According to an article in the Star-Telegram, the number of first-time claims for unemployment benefits rose unexpectedly last week to a seasonally adjusted 576,000. Some analysts had hoped that first-time claims for unemployment benefits would decrease this week; but many employers are still shedding jobs.

The article said:

“Many economists expect the economy to grow at a modest pace in the second half of this year, bringing an end to the longest recession since World War II. But jobs are likely to remain scarce and many analysts worry that persistently high unemployment could cause consumers to hold back on spending, threatening a recovery.”
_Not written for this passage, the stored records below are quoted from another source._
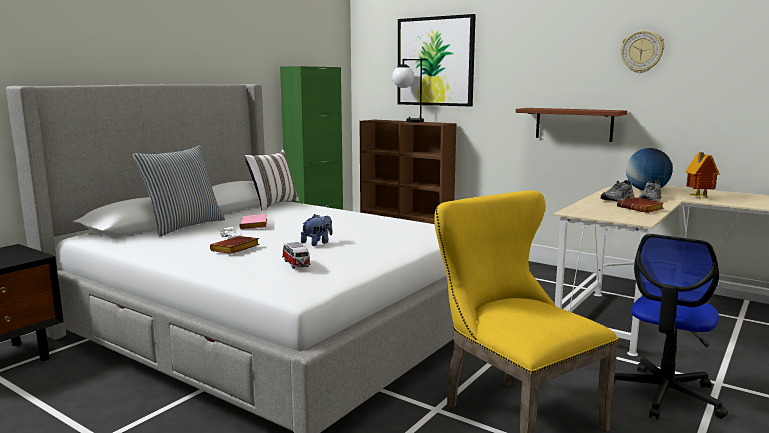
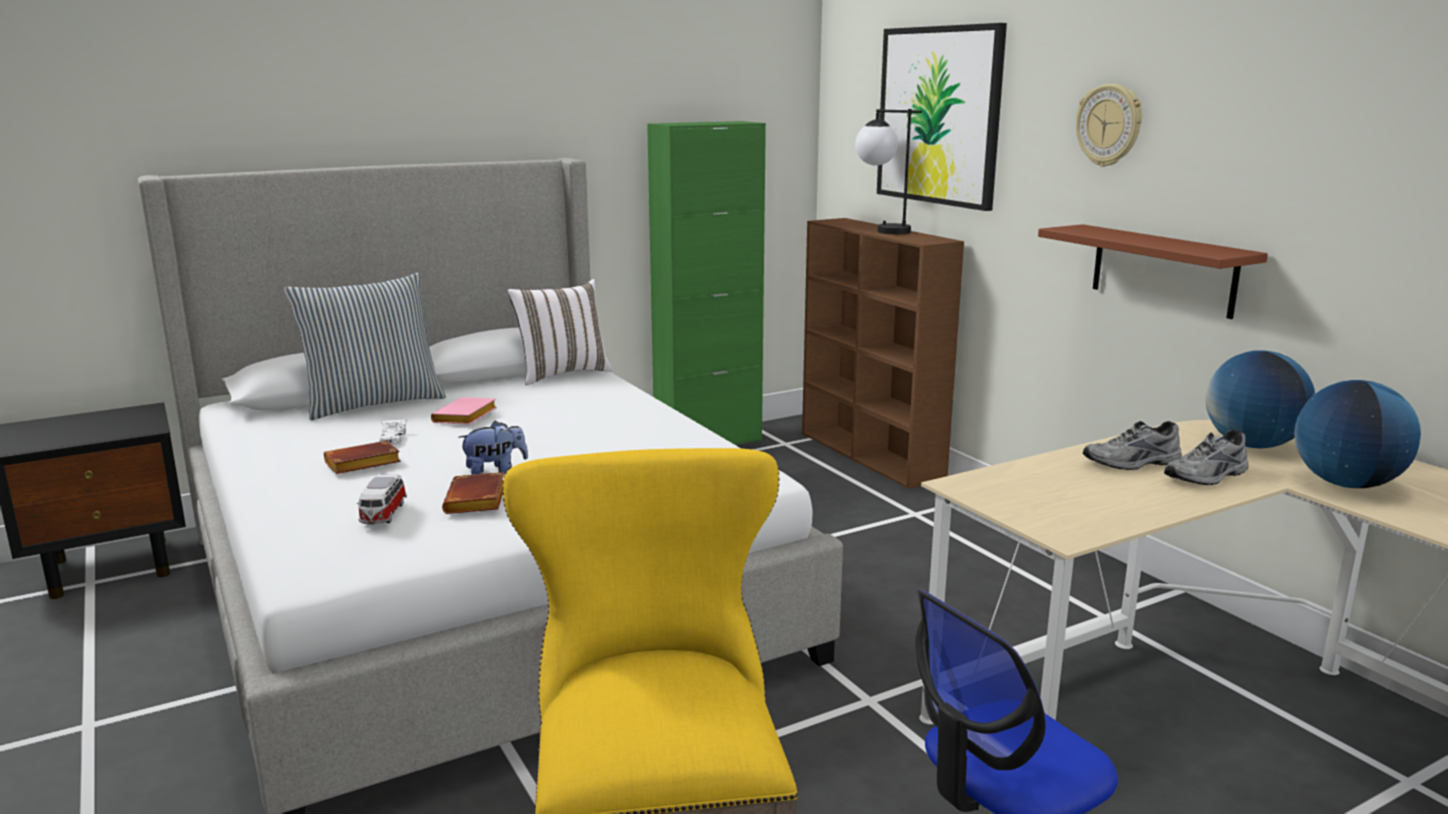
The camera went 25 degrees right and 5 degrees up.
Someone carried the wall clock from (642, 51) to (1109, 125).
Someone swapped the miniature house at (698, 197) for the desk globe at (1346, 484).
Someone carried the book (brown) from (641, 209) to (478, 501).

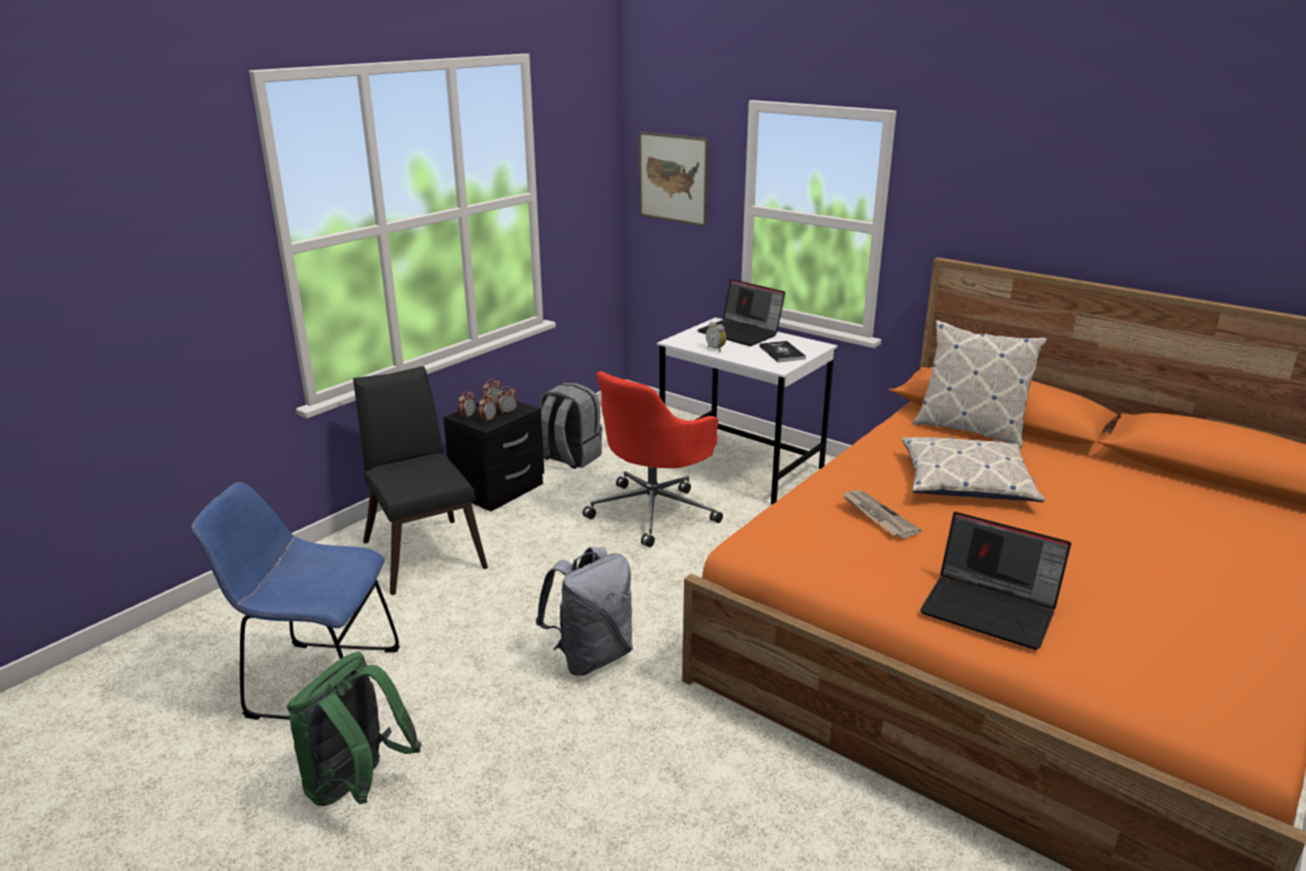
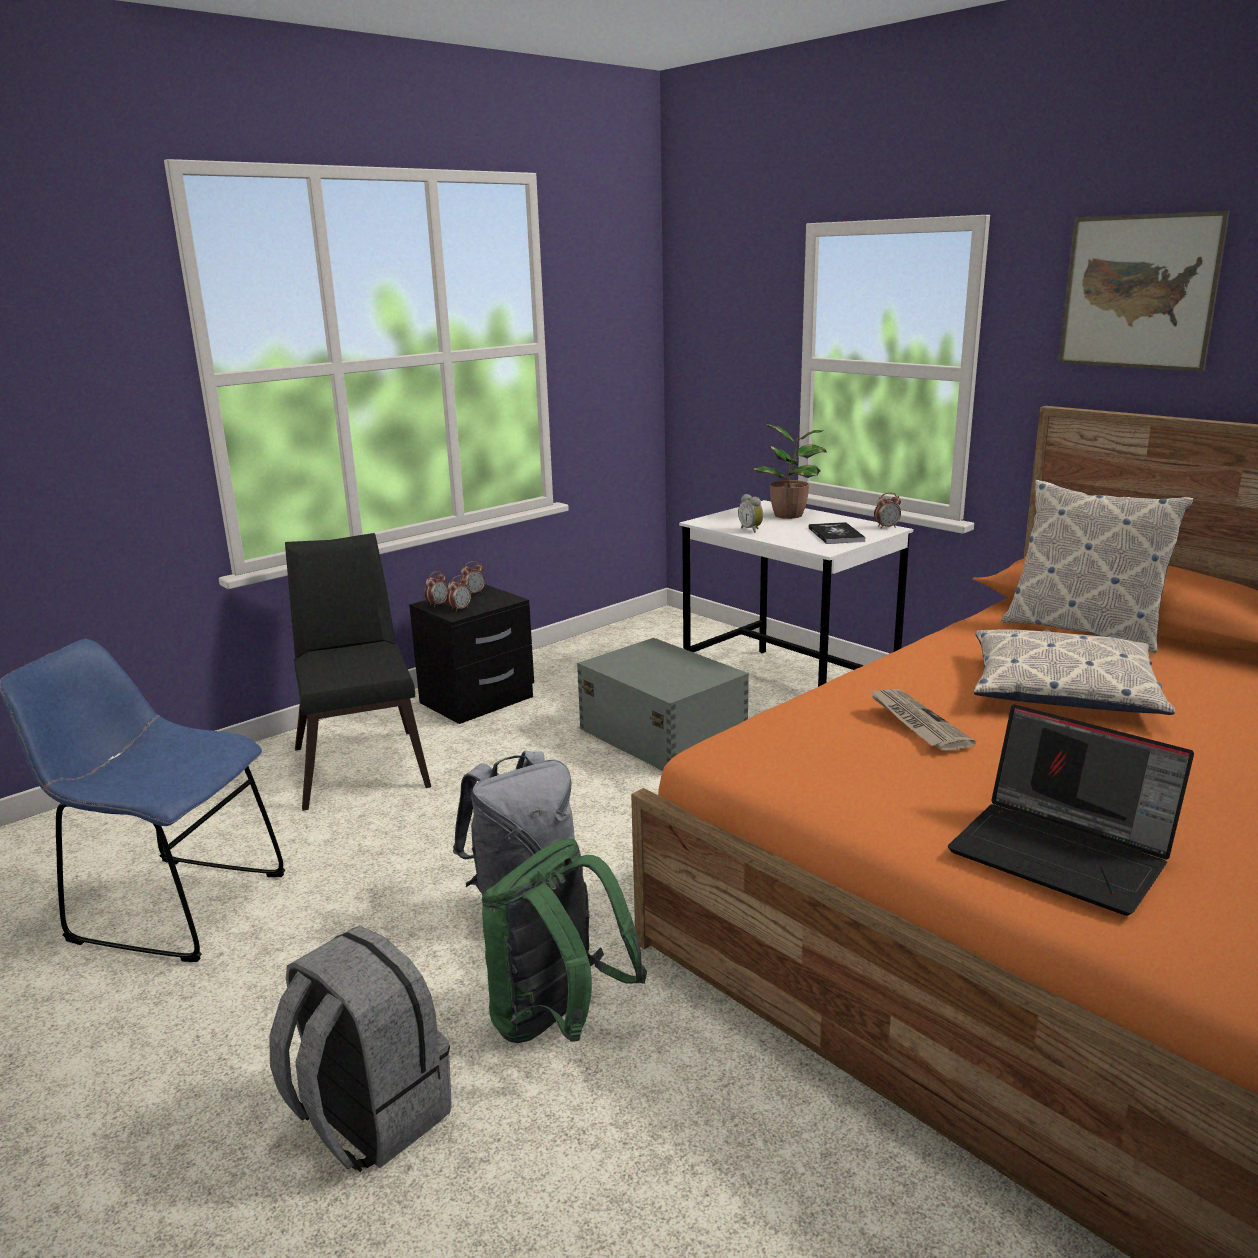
The camera went 10 degrees right and 5 degrees down.
Someone carried the wall picture from (673, 178) to (1138, 292).
Someone swapped the laptop at (741, 333) for the potted plant at (790, 515).
Someone swapped the office chair (reddish) at (654, 511) for the storage bin (gray) at (661, 734).
Someone carried the backpack (gray) from (569, 457) to (368, 1116).
Someone carried the bedside clock from (507, 412) to (886, 527).
Someone carried the backpack (green-coloured) from (357, 786) to (558, 1023).

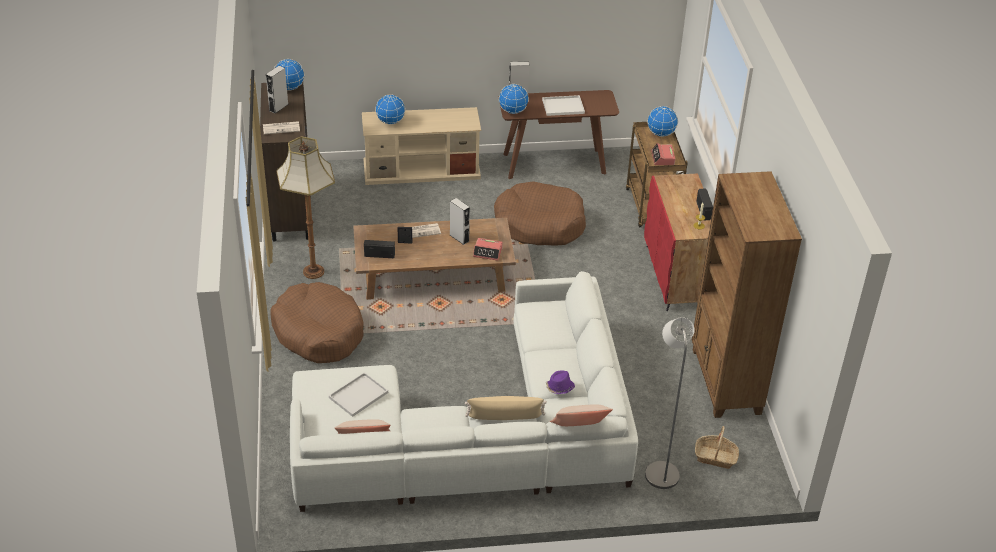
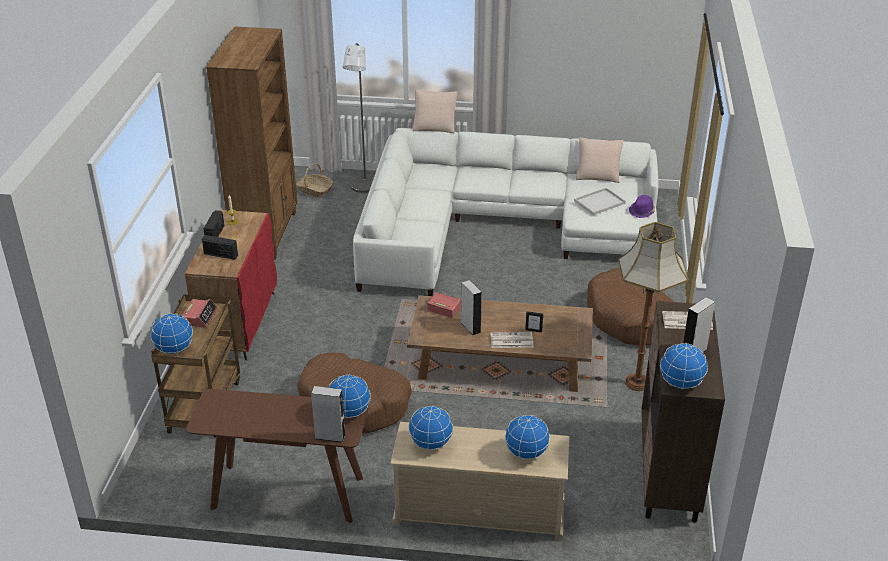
The camera went 165 degrees left and 5 degrees down.
Someone took away the serving tray (whitish) at (562, 107).
Someone carried the radio set from (379, 255) to (221, 255).
Someone carried the clothing hat (purplish) from (559, 388) to (642, 211).
Someone took away the pillow (beige) at (504, 418).
Someone put down the desk globe at (431, 444).

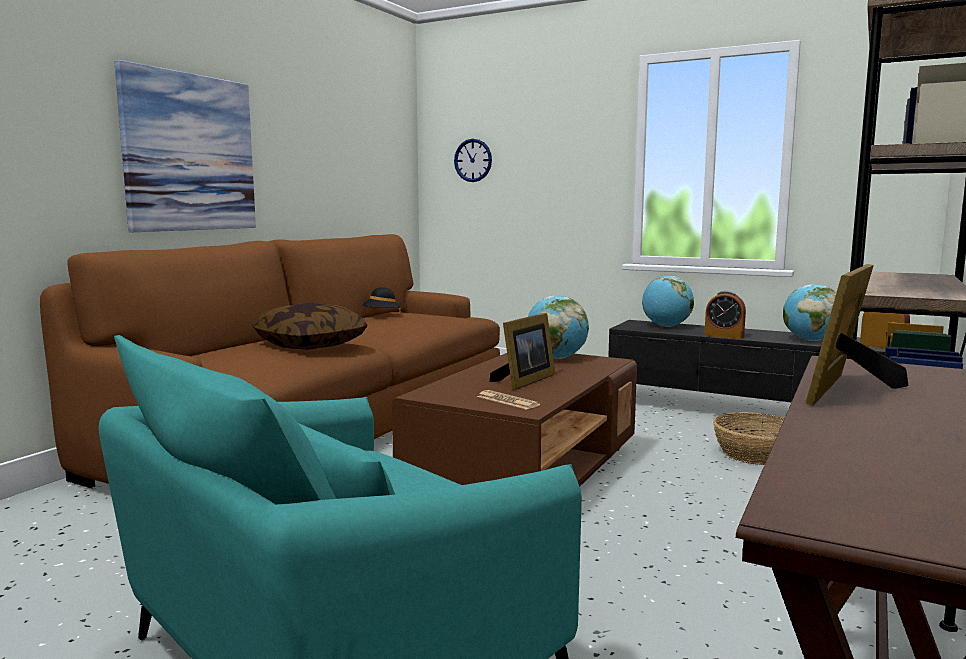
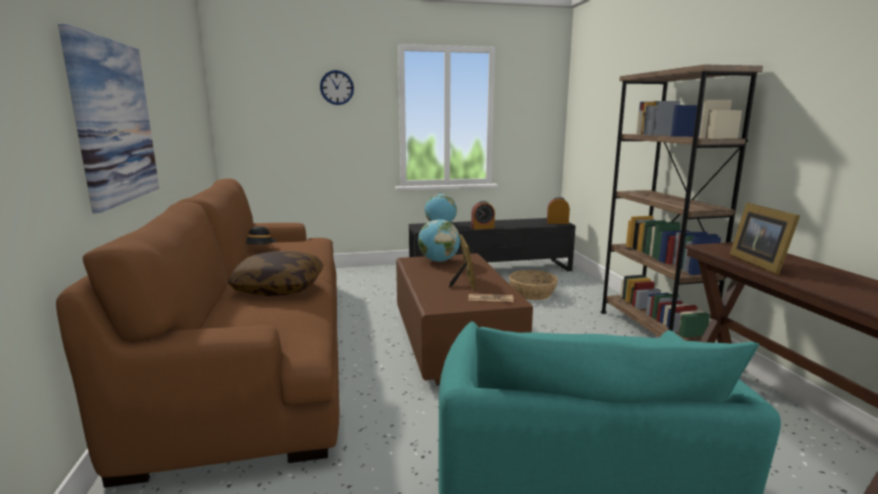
The camera went 40 degrees left and 5 degrees up.
Someone carried the wall clock from (473, 160) to (337, 87).
Someone took away the desk globe at (811, 340).

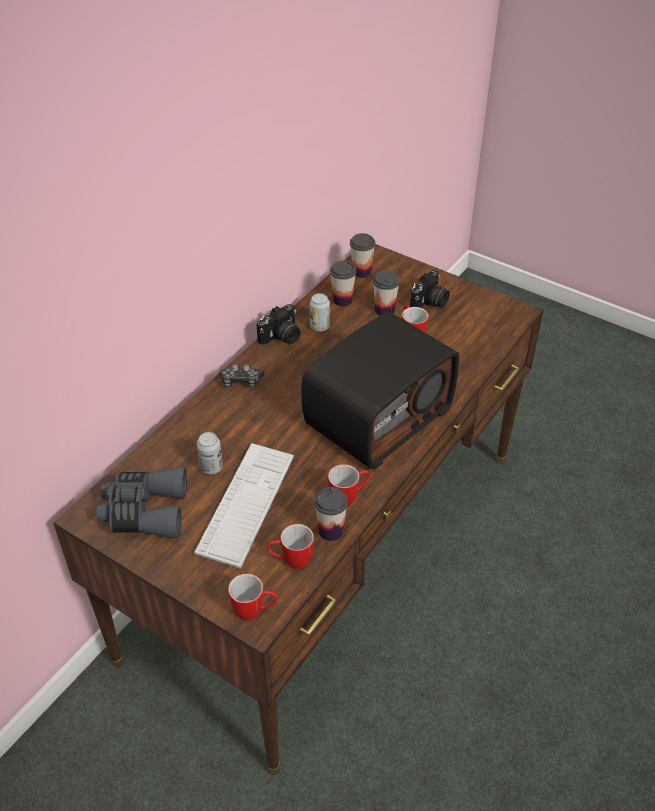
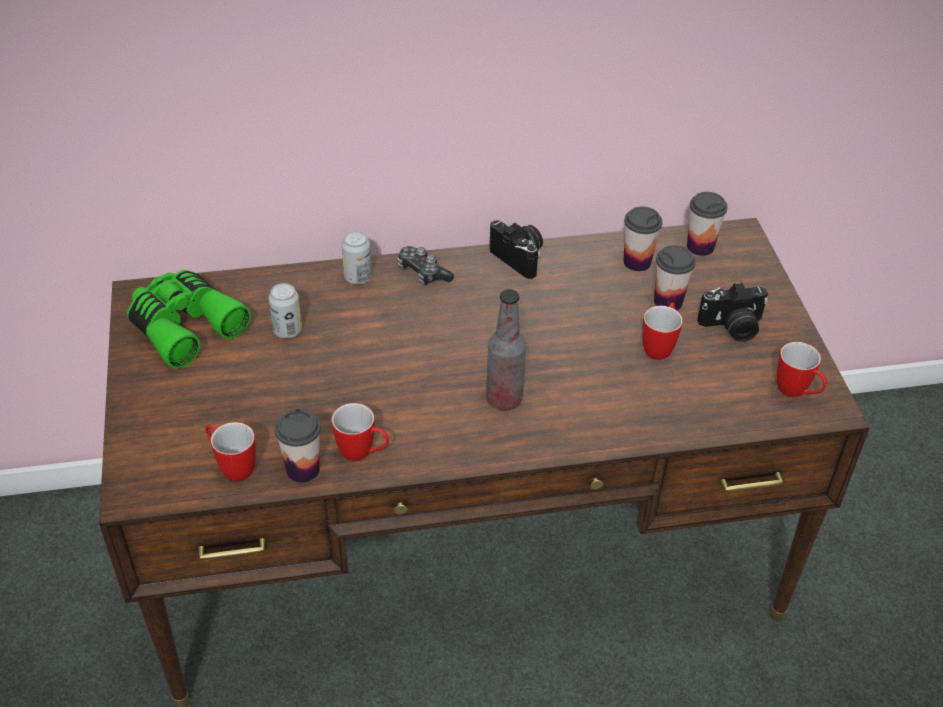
The camera went 45 degrees right and 0 degrees up.
Someone carried the can from (319, 326) to (358, 277).
Someone rotated the still camera at (281, 337) by 135 degrees counterclockwise.
Someone swapped the radio set at (377, 415) for the drink bottle at (504, 399).
Someone took away the PC keyboard at (246, 504).
Someone repainted the binoculars (gray) at (144, 511), which became the binoculars (green-coloured) at (184, 326).
Someone carried the coffee mug from (255, 611) to (797, 393).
Consumers aren’t just scared they’re terrified, with many hoarding as much cash as they can, which never bodes well for an economy fueled by consumer spending. Right now we’re in a vicious cycle of credit contraction, consumer contraction and employer job losses.  Each of these factors feed the other in a kind of economic dominos, as one goes done so does the other. Already, 6.7 million job losses have occurred since the recession began and many of the unemployed are still unable to find work.  If you include the federal emergency program, the total number of people continuing to receive unemployment benefits stands at 9.18 million Americans. With numbers like that, those with jobs don’t want to spend, which in turn creates an environment where job losses must be implemented if companies want to survive.  And so the cycle continues.